* _EXERCISE INSTRUCTIONS_: Find the line containing "immunohistochemical staining of" in the records below. Copy exactly that line and each one after it, ending at the line containing "non-Hodgkin's type, High", and nothing more.

Extracted data entries:

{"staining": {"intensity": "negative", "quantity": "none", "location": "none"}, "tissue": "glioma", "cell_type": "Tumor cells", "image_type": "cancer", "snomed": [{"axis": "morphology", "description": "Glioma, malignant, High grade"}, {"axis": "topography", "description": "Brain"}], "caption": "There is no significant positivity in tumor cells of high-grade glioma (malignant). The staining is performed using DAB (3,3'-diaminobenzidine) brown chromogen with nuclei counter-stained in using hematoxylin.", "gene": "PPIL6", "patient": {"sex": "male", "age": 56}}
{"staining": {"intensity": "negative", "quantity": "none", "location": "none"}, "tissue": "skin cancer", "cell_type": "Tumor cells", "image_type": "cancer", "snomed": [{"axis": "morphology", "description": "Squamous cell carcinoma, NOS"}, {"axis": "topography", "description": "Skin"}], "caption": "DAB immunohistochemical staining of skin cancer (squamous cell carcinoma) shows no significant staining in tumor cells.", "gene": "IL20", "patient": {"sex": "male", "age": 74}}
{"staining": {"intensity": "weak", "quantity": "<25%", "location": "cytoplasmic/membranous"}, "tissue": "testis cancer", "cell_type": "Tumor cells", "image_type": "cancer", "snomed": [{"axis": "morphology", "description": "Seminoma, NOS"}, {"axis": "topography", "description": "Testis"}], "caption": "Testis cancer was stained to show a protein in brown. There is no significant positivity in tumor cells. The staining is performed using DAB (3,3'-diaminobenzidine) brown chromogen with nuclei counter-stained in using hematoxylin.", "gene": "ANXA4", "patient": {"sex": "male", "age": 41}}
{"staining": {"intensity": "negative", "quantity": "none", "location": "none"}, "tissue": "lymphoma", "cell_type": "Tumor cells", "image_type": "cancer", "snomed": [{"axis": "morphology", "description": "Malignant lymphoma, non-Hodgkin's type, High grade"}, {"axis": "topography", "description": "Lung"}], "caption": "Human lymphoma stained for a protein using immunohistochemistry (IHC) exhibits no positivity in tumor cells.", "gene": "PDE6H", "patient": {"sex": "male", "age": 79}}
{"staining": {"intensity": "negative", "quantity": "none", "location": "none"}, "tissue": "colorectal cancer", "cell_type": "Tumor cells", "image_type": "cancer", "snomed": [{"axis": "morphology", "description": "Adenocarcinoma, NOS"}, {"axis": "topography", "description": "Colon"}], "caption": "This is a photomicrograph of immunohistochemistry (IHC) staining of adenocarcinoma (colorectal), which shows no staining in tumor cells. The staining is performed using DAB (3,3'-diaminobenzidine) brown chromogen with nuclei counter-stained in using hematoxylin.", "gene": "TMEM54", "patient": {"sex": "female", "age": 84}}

* _REPLY TO THE EXERCISE_:
{"staining": {"intensity": "negative", "quantity": "none", "location": "none"}, "tissue": "skin cancer", "cell_type": "Tumor cells", "image_type": "cancer", "snomed": [{"axis": "morphology", "description": "Squamous cell carcinoma, NOS"}, {"axis": "topography", "description": "Skin"}], "caption": "DAB immunohistochemical staining of skin cancer (squamous cell carcinoma) shows no significant staining in tumor cells.", "gene": "IL20", "patient": {"sex": "male", "age": 74}}
{"staining": {"intensity": "weak", "quantity": "<25%", "location": "cytoplasmic/membranous"}, "tissue": "testis cancer", "cell_type": "Tumor cells", "image_type": "cancer", "snomed": [{"axis": "morphology", "description": "Seminoma, NOS"}, {"axis": "topography", "description": "Testis"}], "caption": "Testis cancer was stained to show a protein in brown. There is no significant positivity in tumor cells. The staining is performed using DAB (3,3'-diaminobenzidine) brown chromogen with nuclei counter-stained in using hematoxylin.", "gene": "ANXA4", "patient": {"sex": "male", "age": 41}}
{"staining": {"intensity": "negative", "quantity": "none", "location": "none"}, "tissue": "lymphoma", "cell_type": "Tumor cells", "image_type": "cancer", "snomed": [{"axis": "morphology", "description": "Malignant lymphoma, non-Hodgkin's type, High grade"}, {"axis": "topography", "description": "Lung"}], "caption": "Human lymphoma stained for a protein using immunohistochemistry (IHC) exhibits no positivity in tumor cells.", "gene": "PDE6H", "patient": {"sex": "male", "age": 79}}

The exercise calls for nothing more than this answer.